I get so exasperated when my kids ask, “Mom! Do you know where my black flip flops are?”
My favorite answer is, “No I haven’t worn your shoes all day today.”
Then they give me that look. You know the one that says “You know what I mean. Don’t try to play dumb.”
And they’re right. Moms instinctively know where stuff is. I don’t know how we do it, but we somehow scan each room as we walk through it, cataloging each item we see for later reference. We also know what’s in corners, under beds, in closets, and in drawers.
“Honey, have you seen the black flashlight?” my husband asks.
“Top shelf … Laundry Room,” I respond without blinking an eye. He’s amazed when he finds it there.
“Mom, do you know where my library book is?” my son queries.
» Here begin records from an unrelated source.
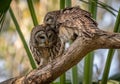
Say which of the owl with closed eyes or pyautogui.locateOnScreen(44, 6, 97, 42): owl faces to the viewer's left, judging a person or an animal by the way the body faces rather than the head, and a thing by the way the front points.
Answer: the owl

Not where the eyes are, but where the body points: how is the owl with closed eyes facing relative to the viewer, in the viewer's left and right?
facing the viewer

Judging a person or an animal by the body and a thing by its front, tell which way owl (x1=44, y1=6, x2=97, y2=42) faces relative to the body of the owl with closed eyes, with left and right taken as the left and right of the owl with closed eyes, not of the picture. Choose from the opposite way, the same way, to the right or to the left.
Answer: to the right

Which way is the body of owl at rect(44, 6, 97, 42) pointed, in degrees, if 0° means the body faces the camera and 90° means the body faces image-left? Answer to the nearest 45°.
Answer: approximately 90°
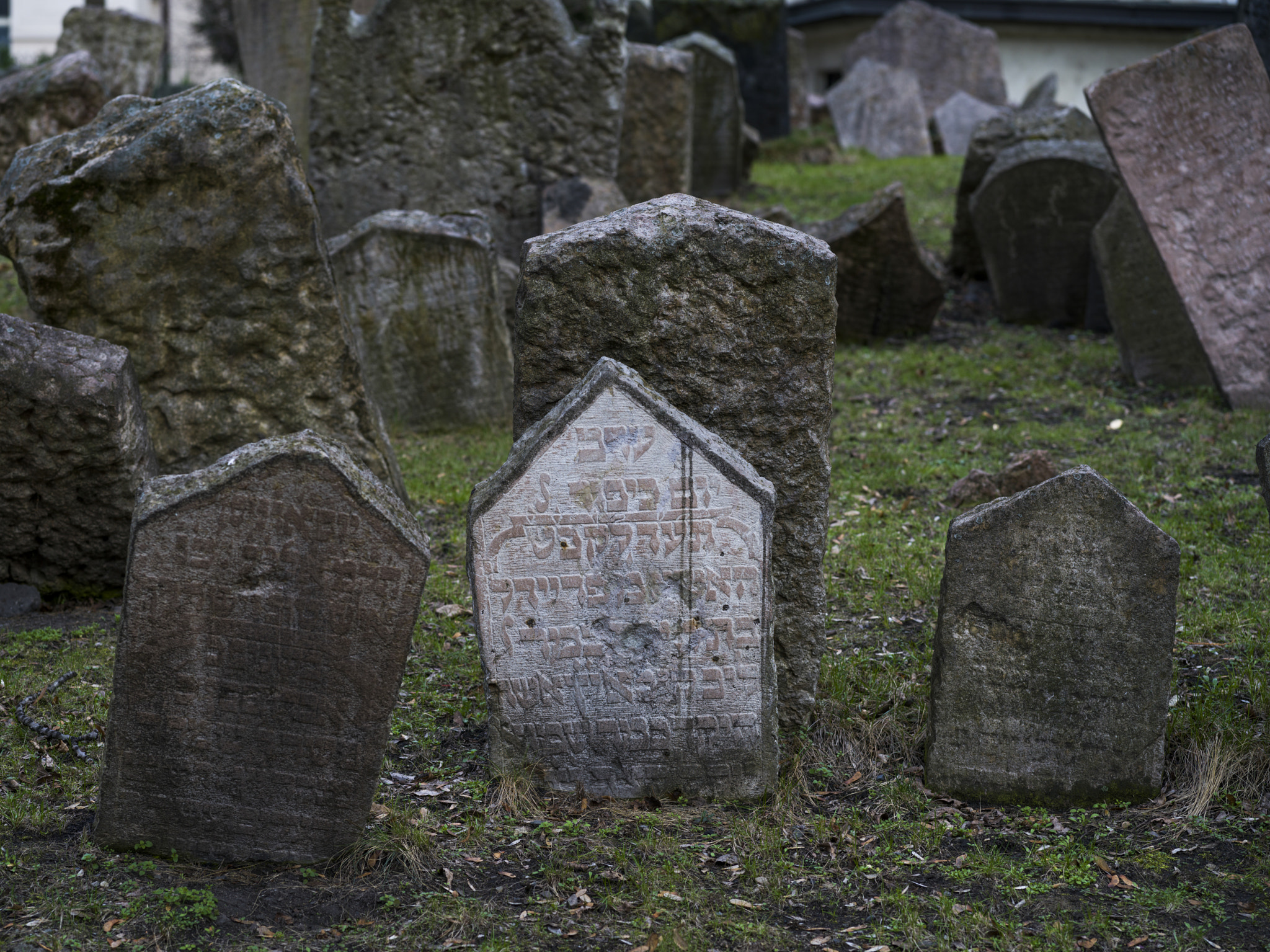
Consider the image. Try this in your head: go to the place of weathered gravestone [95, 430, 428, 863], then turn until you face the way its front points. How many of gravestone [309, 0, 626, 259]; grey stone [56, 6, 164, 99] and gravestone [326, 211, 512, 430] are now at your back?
3

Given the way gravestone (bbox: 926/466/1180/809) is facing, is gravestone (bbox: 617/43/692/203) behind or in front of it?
behind

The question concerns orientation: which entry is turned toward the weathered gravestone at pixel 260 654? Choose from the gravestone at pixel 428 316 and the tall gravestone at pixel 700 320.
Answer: the gravestone

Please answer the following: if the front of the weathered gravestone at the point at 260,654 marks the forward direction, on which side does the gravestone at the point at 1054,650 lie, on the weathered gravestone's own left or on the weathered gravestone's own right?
on the weathered gravestone's own left

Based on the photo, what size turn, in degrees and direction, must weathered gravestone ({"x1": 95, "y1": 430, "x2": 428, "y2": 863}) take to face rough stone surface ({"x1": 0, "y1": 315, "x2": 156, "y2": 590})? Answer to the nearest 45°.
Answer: approximately 180°

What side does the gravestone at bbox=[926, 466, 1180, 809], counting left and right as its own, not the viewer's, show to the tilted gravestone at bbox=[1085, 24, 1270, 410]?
back

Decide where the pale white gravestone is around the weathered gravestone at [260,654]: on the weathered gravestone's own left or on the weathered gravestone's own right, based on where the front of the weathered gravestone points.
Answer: on the weathered gravestone's own left

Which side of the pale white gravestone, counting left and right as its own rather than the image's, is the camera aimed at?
front

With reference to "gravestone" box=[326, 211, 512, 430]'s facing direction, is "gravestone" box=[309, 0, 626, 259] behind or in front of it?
behind

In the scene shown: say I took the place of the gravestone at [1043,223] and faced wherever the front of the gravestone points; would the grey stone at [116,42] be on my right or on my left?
on my right

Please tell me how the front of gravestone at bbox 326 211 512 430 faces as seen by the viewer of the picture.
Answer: facing the viewer

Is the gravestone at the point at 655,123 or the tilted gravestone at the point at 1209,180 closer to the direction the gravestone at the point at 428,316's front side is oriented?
the tilted gravestone
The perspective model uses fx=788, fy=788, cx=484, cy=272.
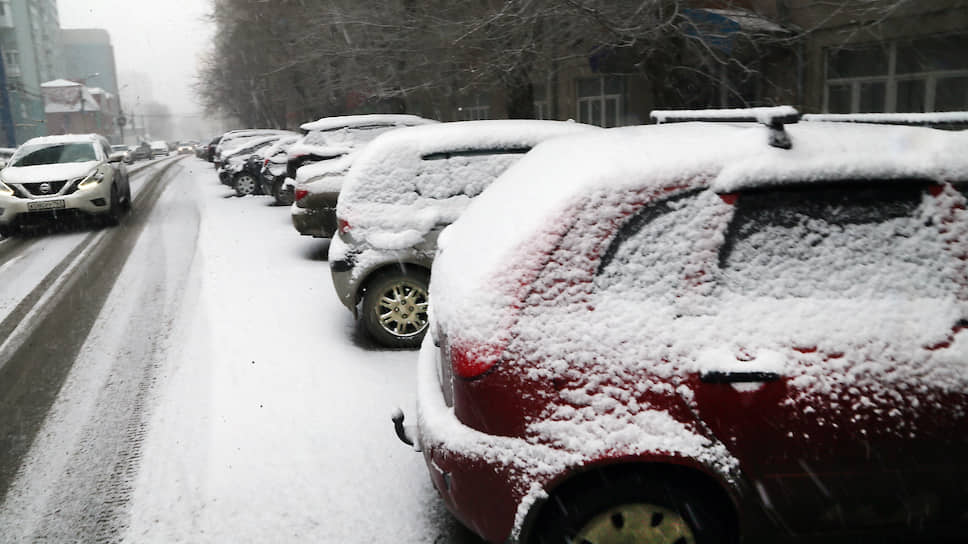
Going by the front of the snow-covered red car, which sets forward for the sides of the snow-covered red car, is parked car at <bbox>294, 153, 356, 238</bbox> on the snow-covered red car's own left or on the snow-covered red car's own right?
on the snow-covered red car's own left

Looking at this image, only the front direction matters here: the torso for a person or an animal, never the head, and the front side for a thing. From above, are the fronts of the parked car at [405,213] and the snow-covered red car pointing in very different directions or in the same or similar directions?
same or similar directions

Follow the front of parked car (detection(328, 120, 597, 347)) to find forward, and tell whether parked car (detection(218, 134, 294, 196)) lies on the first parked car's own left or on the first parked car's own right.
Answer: on the first parked car's own left

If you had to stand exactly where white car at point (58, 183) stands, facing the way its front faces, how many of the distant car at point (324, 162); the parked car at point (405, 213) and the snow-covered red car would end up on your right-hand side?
0

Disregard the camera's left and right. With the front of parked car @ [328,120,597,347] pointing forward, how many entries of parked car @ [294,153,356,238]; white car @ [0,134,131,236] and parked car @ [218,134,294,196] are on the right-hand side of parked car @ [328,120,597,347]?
0

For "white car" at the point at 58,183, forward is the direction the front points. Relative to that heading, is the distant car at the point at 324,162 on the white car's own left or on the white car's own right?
on the white car's own left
“Under the covers at the foot of your bed,” I respond. He looks at me with surprise in his eyes, wondering how I knew that. I don’t know … sometimes I surprise even myself.
“Mom, have you seen my purple jacket?” my daughter asks.
“Try in the suitcase you haven’t unpacked from last weekend,” I guess. Yes, a little known secret … sometimes we have to guess.
She comes back in a few minutes and says, “No, it’s not there. Guess again.”
I call on my weak, but still female, memory. I recall seeing it, but can’t quite get it to come into focus … it was someplace unusual … let’s see … it’s coming to me … I’ve almost got it …
“Look in the study … behind the printer … on the floor … in a shoe box,” I finally answer.
She just stares at me. Now she remembers putting it there. She thinks I’m psychic. They all think I’m psychic.
Until I need their help, that is. What do you think happens when I can’t find something?
“Have you seen my sunglasses?” I ask the bunch of them.
They just shake their heads, pity in their eyes. “Alzheimer’s,” they all think to themselves.
Finally, my husband pats me on the back and says, “They’re on your head.”